Future Abortionist Says: I Cried When Donald Trump Defeated Hillary Clinton

Like so many others, Allison Schneider was bitterly disappointed when she woke up on Nov. 9 to learn that Donald Trump – and not Hillary Clinton – won the presidential race.

Schneider, an OB-GYN resident intern at the Kaiser Oakland Medical Center in California, recently wrote a column for the Huffington Post about how she hopes to be an abortion practitioner some day and how the election results affect her work.

She wrote:

The afternoon of November 8th, I felt elated. My co-resident and I had successfully placed an IUD in a frightened 17 year-old in need of emergency contraception, preventing an unwanted teen pregnancy. And, a woman was about to be elected president. The next day, as I stared numbly at my computer at 6:30am in the pre-operative charting room, I struggled to keep my mind focused on the surgeries I was going to perform that day. My senior resident, a woman of unflappable composure in even the most dire emergencies, walked into the room. We looked at each other, embraced, and cried. This strong surgeon, mother, and mentor briefly cracked under the weight of the visceral grief we shared.

It’s no secret that abortion advocates really wanted – and expected — Hillary Clinton to win the presidential election. Clinton supported abortion on demand, including late-term abortions, and opposed common sense regulations such as sex-selection abortion bans and safety requirements for abortion facilities.

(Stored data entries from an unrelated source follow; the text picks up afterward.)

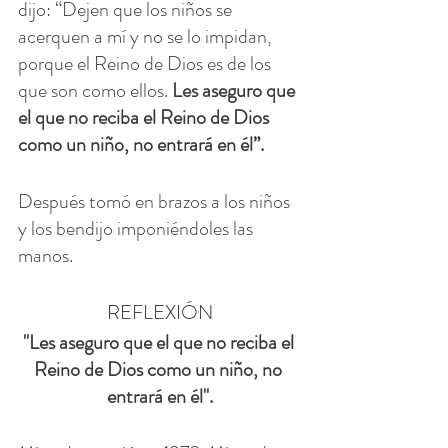
dijo: “Dejen que los niños se 
acerquen a mí y no se lo impidan, 
porque el Reino de Dios es de los 
que son como ellos. 
Les aseguro que 
el que no reciba el Reino de Dios 
como un niño, no entrará en él”.
Después tomó en brazos a los niños 
y los bendijo imponiéndoles las 
manos.
REFLEXIÓN
"Les aseguro que el que no reciba el 
Reino de Dios como un niño, no 
entrará en él".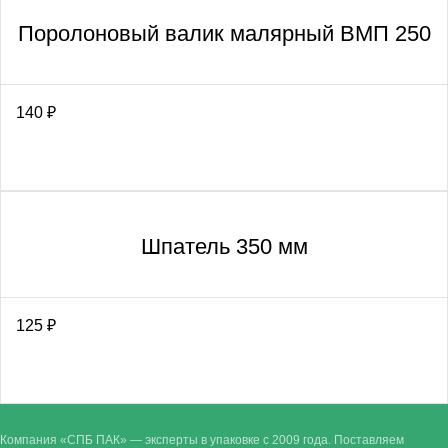
Поролоновый валик малярный ВМП 250
140
₽
Шпатель 350 мм
125
₽
Компания «СПБ ПАК» — эксперты в упаковке с 2009 года. Поставляем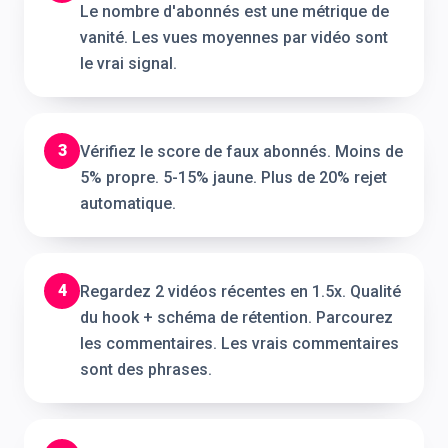
Le nombre d'abonnés est une métrique de
vanité. Les vues moyennes par vidéo sont
le vrai signal.
3
Vérifiez le score de faux abonnés. Moins de
5% propre. 5-15% jaune. Plus de 20% rejet
automatique.
4
Regardez 2 vidéos récentes en 1.5x. Qualité
du hook + schéma de rétention. Parcourez
les commentaires. Les vrais commentaires
sont des phrases.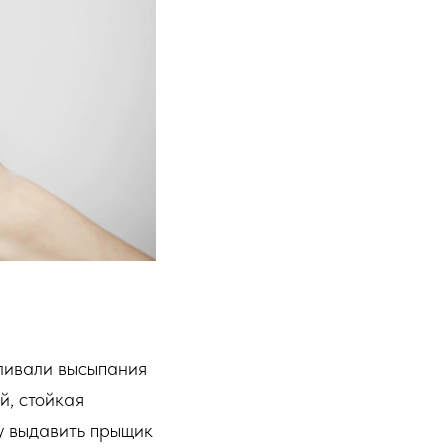
вливали высыпания
й, стойкая
у выдавить прыщик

In comparison, Donald Trump describes himself as pro-life and has been filling his administration with strong pro-life leaders who oppose abortion.

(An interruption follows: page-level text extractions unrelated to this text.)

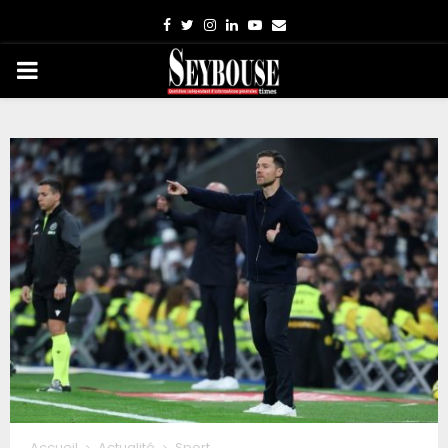
Facebook
Twitter
Instagram
Linkedin
Youtube
Email
PRIMARY
MENU
Accueil
Actualité
Sport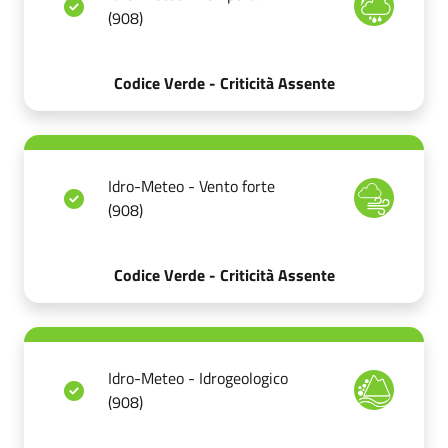
(908)
Codice Verde - Criticità Assente
Idro-Meteo - Vento forte
(908)
Codice Verde - Criticità Assente
Idro-Meteo - Idrogeologico
(908)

Among the current hopes are that federal lawmakers will soon move to defund the abortion giant Planned Parenthood of its nearly half a billion dollars in taxpayer funding. Trump promised to sign such a measure if it reaches his desk. Trump also promised to appoint “pro-life” justices to the U.S. Supreme Court. One seat, that of the late Justice Antonin Scalia, currently is open.

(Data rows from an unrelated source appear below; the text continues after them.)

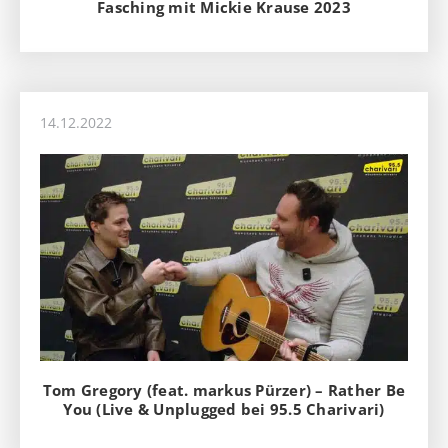
Fasching mit Mickie Krause 2023
14.12.2022
Tom Gregory (feat. markus Pürzer) – Rather Be
You (Live & Unplugged bei 95.5 Charivari)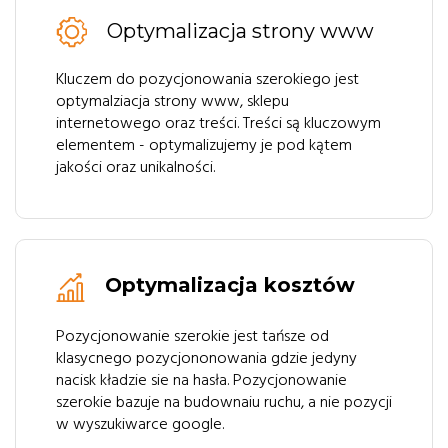
Optymalizacja strony www
Kluczem do pozycjonowania szerokiego jest
optymalziacja strony www, sklepu
internetowego oraz treści. Treści są kluczowym
elementem - optymalizujemy je pod kątem
jakości oraz unikalności.
Optymalizacja kosztów
Pozycjonowanie szerokie jest tańsze od
klasycnego pozycjononowania gdzie jedyny
nacisk kładzie sie na hasła. Pozycjonowanie
szerokie bazuje na budownaiu ruchu, a nie pozycji
w wyszukiwarce google.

Several more also could come open under Trump’s administration, creating the possibility of a conservative- majority court that could reverse Roe v. Wade .

Both of these promises are worrisome in Schneider’s mind:

As women’s health care providers, we cannot stand on the sidelines and watch while Roe v. Wade and Title X funding ― which supports vital family planning services for the most vulnerable women in our population ― rest on the chopping block. If any one of Trump’s proposed conservative nominees to the Supreme Court are confirmed, we will be fighting once again to preserve a woman’s constitutional right to make her own healthcare choices.

If given the opportunity, this administration will wage a war on women’s health and we have to show up to fight it. In states like Ohio, where Governor John Kasich recently signed a bill into law banning abortion after 20 weeks with no exceptions for rape or incest, this battle has already begun.

Schneider ended her column with a call to action, urging abortion supporters like herself to stand up against these pro-life initiatives.

She concluded with these final, ironic words: “Every baby I deliver reminds me of who we’re fighting for. This is their future. They deserve better than Trump’s America, and so do we.”

Unfortunately, it’s those babies who she and her fellow abortion advocates also are fighting against. Because of Roe v. Wade and the work of abortion practitioners in the past 43 years, close to 60 million unborn babies have died unjustly in abortions.

The election results are a signal that the American people are ready for a change. Abortion has destroyed too many babies’ lives and hurt too many women’s and men’s for far too long.

Pro-lifers are hopeful that the incoming administration will be one that embraces every human being as a valuable, irreplaceable member of society, including those not yet born.